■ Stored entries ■
■ ■ ■ ■
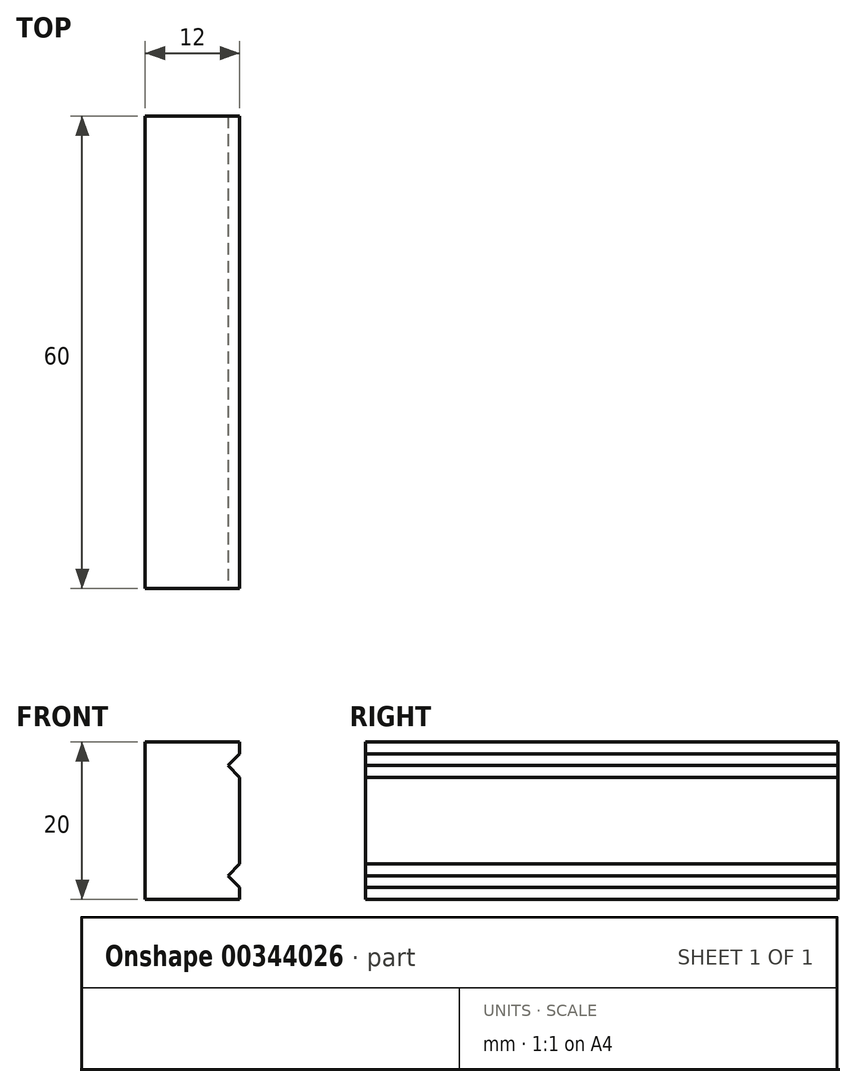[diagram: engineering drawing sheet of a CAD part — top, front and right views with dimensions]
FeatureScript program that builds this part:
annotation { "Feature Type Name" : "Feature", "Feature Type Description" : "" }
export const myFeature = defineFeature(function(context is Context, id is Id, definition is map)
    precondition{}
    {
        {
            var Q0;
            Q0=qCreatedBy(makeId("Right.planeOp"),FACE);
            var sketch = newSketch(context, id + "F0", { "sketchPlane" : qUnion([Q0])});
            skLineSegment(sketch, "E0.bottom", {"start": v(30, -10) * mm, "end": v(-30, -10) * mm});
            skLineSegment(sketch, "E0.top", {"start": v(30, 10) * mm, "end": v(-30, 10) * mm});
            skLineSegment(sketch, "E0.left", {"start": v(30, -10) * mm, "end": v(30, 10) * mm});
            skLineSegment(sketch, "E0.right", {"start": v(-30, -10) * mm, "end": v(-30, 10) * mm});
            skPoint(sketch, "E0.middle", {"position": v(0, 0) * mm});
            skSolve(sketch);
        }
        {
            var Q0;
            Q0=makeQuery(id+"F0.imprint","IMPRINT",FACE,{"disambiguationData":[TD([[makeQuery(id+"F0.imprint","IMPRINT",EDGE,{"derivedFrom":sQuery(id+"F0.wireOp",EDGE,"E0.bottom")}),-1.0]])]});
            extrude(context, id + "F1", {"entities" : qUnion([Q0]), "depth" : 12 * mm});
        }
        {
            var Q0;
            Q0=makeQuery(id+"F1.opExtrude","SWEPT_FACE",FACE,{"disambiguationData":[OSD([sQuery(id+"F0.wireOp",EDGE,"E0.right")])]});
            var sketch = newSketch(context, id + "F2", { "sketchPlane" : qUnion([Q0])});
            skLineSegment(sketch, "E1", {"start": v(10.5, 7) * mm, "end": v(12.79, 9.29) * mm});
            skLineSegment(sketch, "E2", {"start": v(10.5, 7) * mm, "end": v(13.4, 4.1) * mm});
            skLineSegment(sketch, "E3", {"start": v(10.5, -7) * mm, "end": v(13.13, -4.37) * mm});
            skLineSegment(sketch, "E4", {"start": v(10.5, -7) * mm, "end": v(16.17, -12.67) * mm});
            skSolve(sketch);
        }
        {
            var Q0;
            {var subQ0=sQuery(id+"F2.wireOp",EDGE,"E2");var subQ1=sQuery(id+"F2.wireOp",EDGE,"E1");var subQ2=makeQuery(id+"F2.imprint","INTERSECT",VERTEX,{"derivedFrom":[subQ1,subQ0]});Q0=makeQuery(id+"F2.imprint","IMPRINT",FACE,{"disambiguationData":[TD([[makeQuery(id+"F2.imprint","IMPRINT",EDGE,{"disambiguationData":[TD([[subQ2,-1.0]])],"derivedFrom":subQ1}),-1.0]])]});}
            var Q1;
            {var subQ0=sQuery(id+"F2.wireOp",EDGE,"E4");var subQ1=sQuery(id+"F2.wireOp",EDGE,"E3");var subQ2=makeQuery(id+"F2.imprint","INTERSECT",VERTEX,{"derivedFrom":[subQ1,subQ0]});Q1=makeQuery(id+"F2.imprint","IMPRINT",FACE,{"disambiguationData":[TD([[makeQuery(id+"F2.imprint","IMPRINT",EDGE,{"disambiguationData":[TD([[subQ2,-1.0]])],"derivedFrom":subQ1}),-1.0]])]});}
            extrude(context, id + "F3", {"entities" : qUnion([Q0, Q1]), "operationType" : NewBodyOperationType.REMOVE, "endBound" : BoundingType.THROUGH_ALL, "oppositeDirection" : true, "depth" : 25 * mm});
        }
    });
■ ■ ■ ■
■ Instructions for the task ■
Find every line in the rows above that contains the string "VERTEX" and copy each of those lines in full.

■ Solution to the problem ■
            {var subQ0=sQuery(id+"F2.wireOp",EDGE,"E2");var subQ1=sQuery(id+"F2.wireOp",EDGE,"E1");var subQ2=makeQuery(id+"F2.imprint","INTERSECT",VERTEX,{"derivedFrom":[subQ1,subQ0]});Q0=makeQuery(id+"F2.imprint","IMPRINT",FACE,{"disambiguationData":[TD([[makeQuery(id+"F2.imprint","IMPRINT",EDGE,{"disambiguationData":[TD([[subQ2,-1.0]])],"derivedFrom":subQ1}),-1.0]])]});}
            {var subQ0=sQuery(id+"F2.wireOp",EDGE,"E4");var subQ1=sQuery(id+"F2.wireOp",EDGE,"E3");var subQ2=makeQuery(id+"F2.imprint","INTERSECT",VERTEX,{"derivedFrom":[subQ1,subQ0]});Q1=makeQuery(id+"F2.imprint","IMPRINT",FACE,{"disambiguationData":[TD([[makeQuery(id+"F2.imprint","IMPRINT",EDGE,{"disambiguationData":[TD([[subQ2,-1.0]])],"derivedFrom":subQ1}),-1.0]])]});}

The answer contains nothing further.